- [TASK GOAL]:
Begin with the first line of the material and write out each line exactly, ending with the line that contains "- 📉 Графики производительности". Pictures are not part of the copy.

- [MATERIAL FOR THIS EXERCISE]:
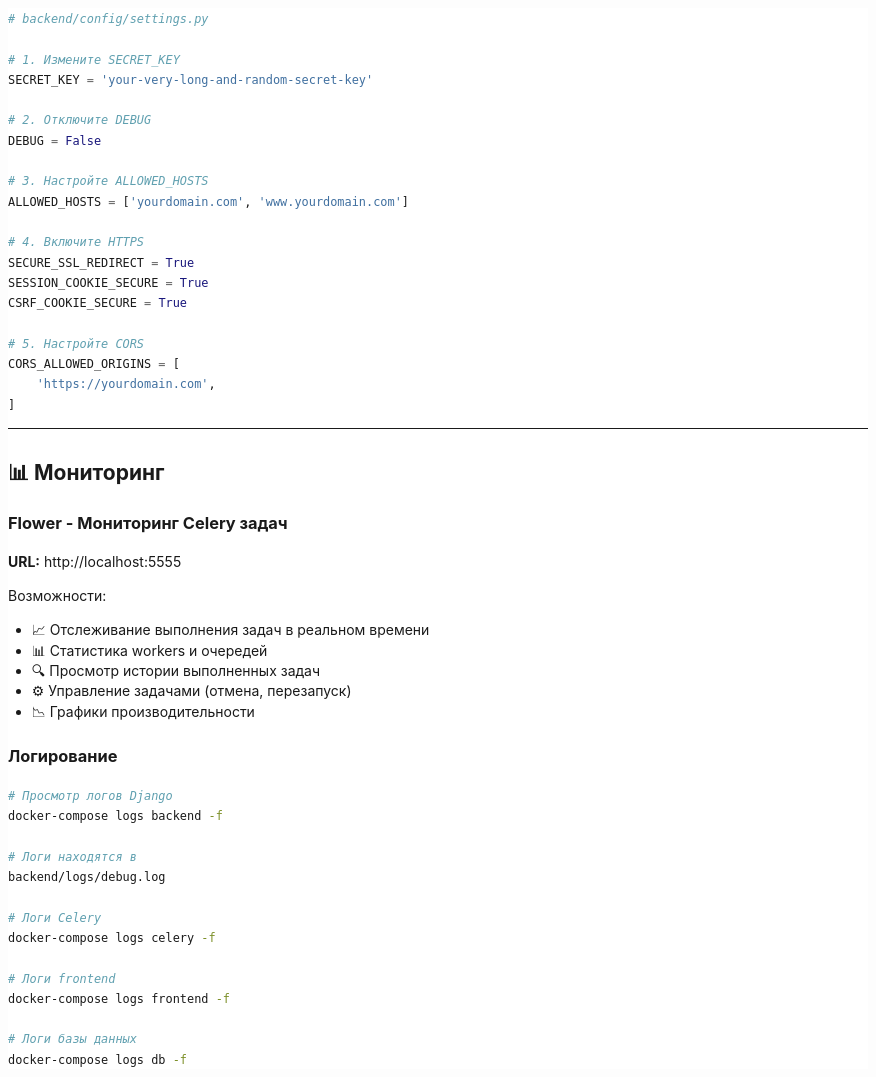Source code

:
 ```python
# backend/config/settings.py

# 1. Измените SECRET_KEY
SECRET_KEY = 'your-very-long-and-random-secret-key'

# 2. Отключите DEBUG
DEBUG = False

# 3. Настройте ALLOWED_HOSTS
ALLOWED_HOSTS = ['yourdomain.com', 'www.yourdomain.com']

# 4. Включите HTTPS
SECURE_SSL_REDIRECT = True
SESSION_COOKIE_SECURE = True
CSRF_COOKIE_SECURE = True

# 5. Настройте CORS
CORS_ALLOWED_ORIGINS = [
    'https://yourdomain.com',
]
```

---

## 📊 Мониторинг

### Flower - Мониторинг Celery задач

**URL:** http://localhost:5555

Возможности:
- 📈 Отслеживание выполнения задач в реальном времени
- 📊 Статистика workers и очередей
- 🔍 Просмотр истории выполненных задач
- ⚙️ Управление задачами (отмена, перезапуск)
- 📉 Графики производительности

### Логирование

```bash
# Просмотр логов Django
docker-compose logs backend -f

# Логи находятся в
backend/logs/debug.log

# Логи Celery
docker-compose logs celery -f

# Логи frontend
docker-compose logs frontend -f

# Логи базы данных
docker-compose logs db -f
```
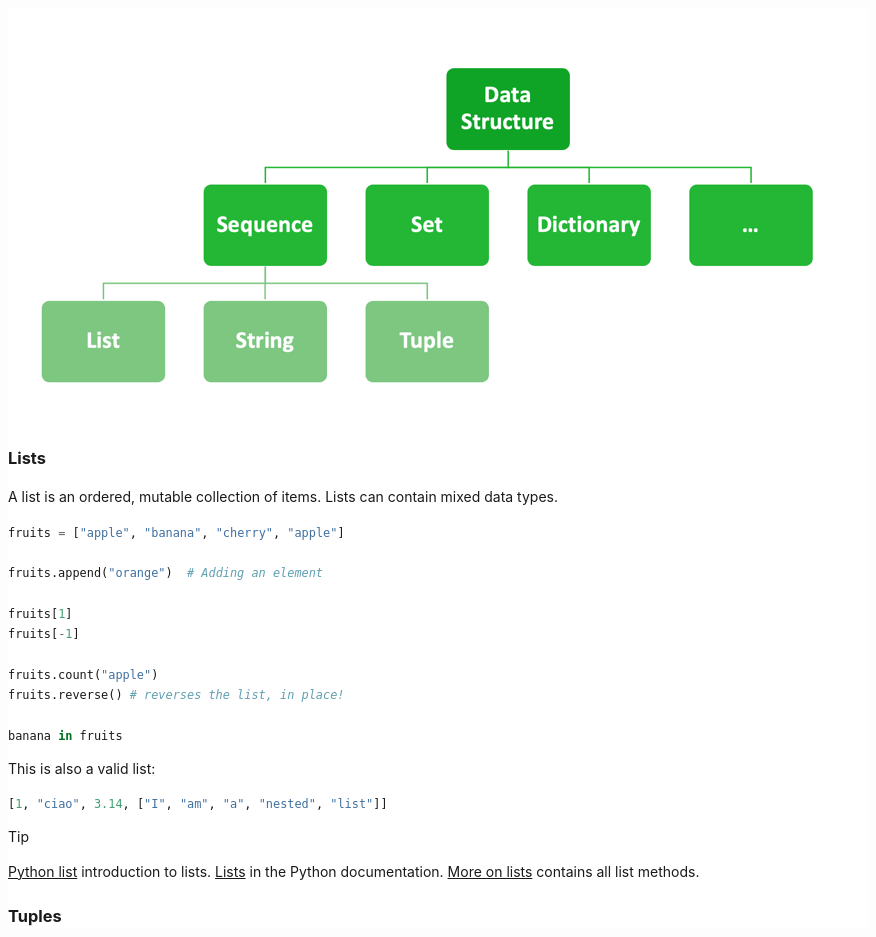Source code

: ![Data Structures](pictures/data-structures.png)

### Lists

A list is an ordered, mutable collection of items. Lists can contain mixed data types.

```python
fruits = ["apple", "banana", "cherry", "apple"]

fruits.append("orange")  # Adding an element

fruits[1]
fruits[-1]

fruits.count("apple")
fruits.reverse() # reverses the list, in place!

banana in fruits
```

This is also a valid list:

```python
[1, "ciao", 3.14, ["I", "am", "a", "nested", "list"]]
```

> [!TIP]
> [Python list](https://www.programiz.com/python-programming/list) introduction to lists.
> [Lists](https://docs.python.org/3/tutorial/introduction.html#lists) in the Python documentation.
> [More on lists](https://docs.python.org/3/tutorial/datastructures.html#more-on-lists) contains all list methods.

### Tuples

- [RESULT]:
Source code

:
 ```python
# backend/config/settings.py

# 1. Измените SECRET_KEY
SECRET_KEY = 'your-very-long-and-random-secret-key'

# 2. Отключите DEBUG
DEBUG = False

# 3. Настройте ALLOWED_HOSTS
ALLOWED_HOSTS = ['yourdomain.com', 'www.yourdomain.com']

# 4. Включите HTTPS
SECURE_SSL_REDIRECT = True
SESSION_COOKIE_SECURE = True
CSRF_COOKIE_SECURE = True

# 5. Настройте CORS
CORS_ALLOWED_ORIGINS = [
    'https://yourdomain.com',
]
```

---

## 📊 Мониторинг

### Flower - Мониторинг Celery задач

**URL:** http://localhost:5555

Возможности:
- 📈 Отслеживание выполнения задач в реальном времени
- 📊 Статистика workers и очередей
- 🔍 Просмотр истории выполненных задач
- ⚙️ Управление задачами (отмена, перезапуск)
- 📉 Графики производительности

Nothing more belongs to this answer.